Following stent implantation, OCT should be performed to ensure adequate endpoints have been reached, with further stent optimization employed as needed. Liberal use of balloon pre- and post-dilatation are employed as needed before and after each step to ensure optimal results.

Future Outlooks

While comparisons have been reported between orbital and rotational atherectomy, these have been based on observational registries and there are no randomized trial comparing these modalities [42,43,44]. While there are advantages for each device in certain lesion subtypes and clinical scenarios, either may be used in most cases of severe calcification. The key is to ensure adequate lesion preparation is achieved, and for an operator to use the device with which they are most proficient.

There are several ongoing pivotal clinical trials that will provide important insight into the role of OCT and lesion preparation strategies in PCI. The ILUMIEN IV trial (NCT03507777) is a randomized, multicenter global clinical trial that will be the largest intravascular imaging trial to date and is comparing OCT-guided PCI with angiographic-guided PCI. The ECLIPSE randomized trial (NCT03108456) is also ongoing and will be the largest randomized PCI trial of patients with severely calcified coronary artery disease. The ECLIPSE trial (NCT03108456) is comparing a lesion preparation strategy with orbital atherectomy prior to stent implantation vs. conventional balloon angioplasty prior to stent implantation. The DISRUPT CAD III (NCT03595176) study is assessing the safety and efficacy of the novel intravascular lithotripsy device. Both the ECLIPSE trial and DISRUPT CAD III studies have pre-specified OCT sub-studies that will also provide additional important insight into the treatment of calcified coronary artery disease. Table 1 summarizes the ongoing pivotal OCT studies.
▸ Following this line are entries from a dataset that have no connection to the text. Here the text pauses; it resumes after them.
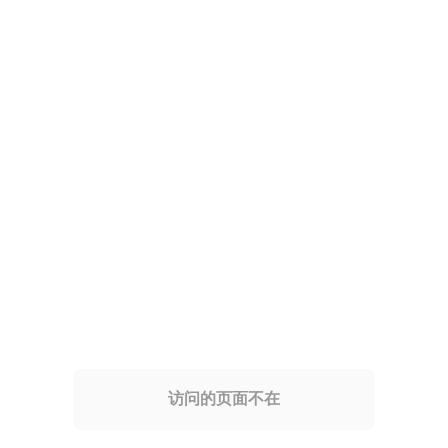
访问的页面不在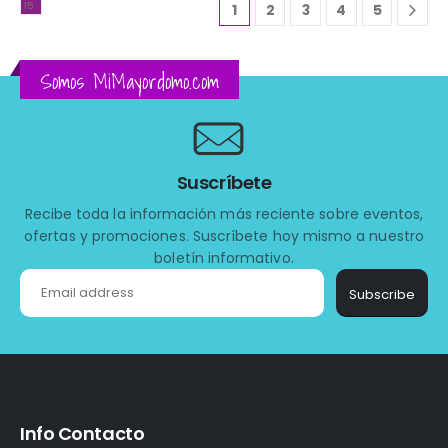
1
2
3
4
5
Somos MiMayordomo.com
Suscríbete
Recibe toda la información más reciente sobre eventos,
ofertas y promociones. Suscríbete hoy mismo a nuestro
boletín informativo.
Subscribe
Info Contacto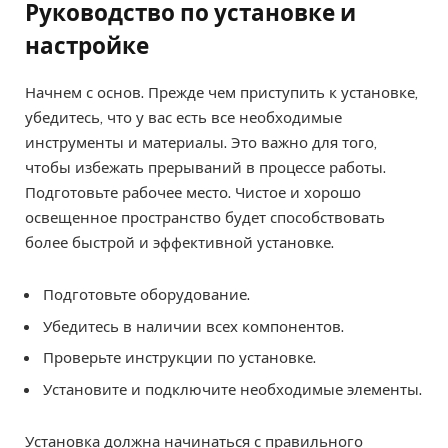
Руководство по установке и
настройке
Начнем с основ. Прежде чем приступить к установке,
убедитесь, что у вас есть все необходимые
инструменты и материалы. Это важно для того,
чтобы избежать прерываний в процессе работы.
Подготовьте рабочее место. Чистое и хорошо
освещенное пространство будет способствовать
более быстрой и эффективной установке.
Подготовьте оборудование.
Убедитесь в наличии всех компонентов.
Проверьте инструкции по установке.
Установите и подключите необходимые элементы.
Установка должна начинаться с правильного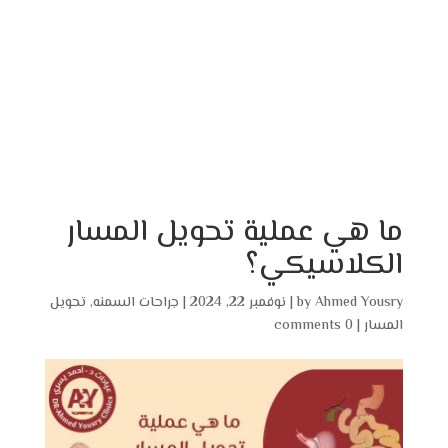
ما هي عملية تحويل المسار
الكلاسيكي؟
Ahmed Yousry
by
|
نوفمبر 22, 2024
|
جراحات السمنه
,
تحويل
المسار
|
0 comments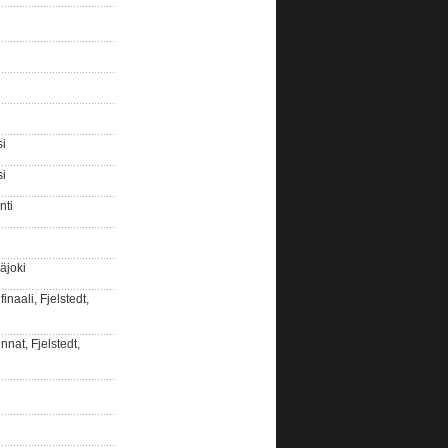
si
si
nti
äjoki
naali, Fjelstedt,
nat, Fjelstedt,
Table 1 Ongoing pivotal OCT studies

Conclusions

Successful PCI and reduction in future revascularization is closely tied to final stent expansion. Coronary artery calcification is often underappreciated by angiography alone. OCT permits recognition of calcified plaque with accurate anatomic and morphologic characterization. Lesion preparation based on the presence, severity, and morphology of coronary calcium can facilitate optimal stent expansion. We recommend an OCT-based algorithmic approach to the diagnosis and treatment of calcified plaque in all patients treated with PCI.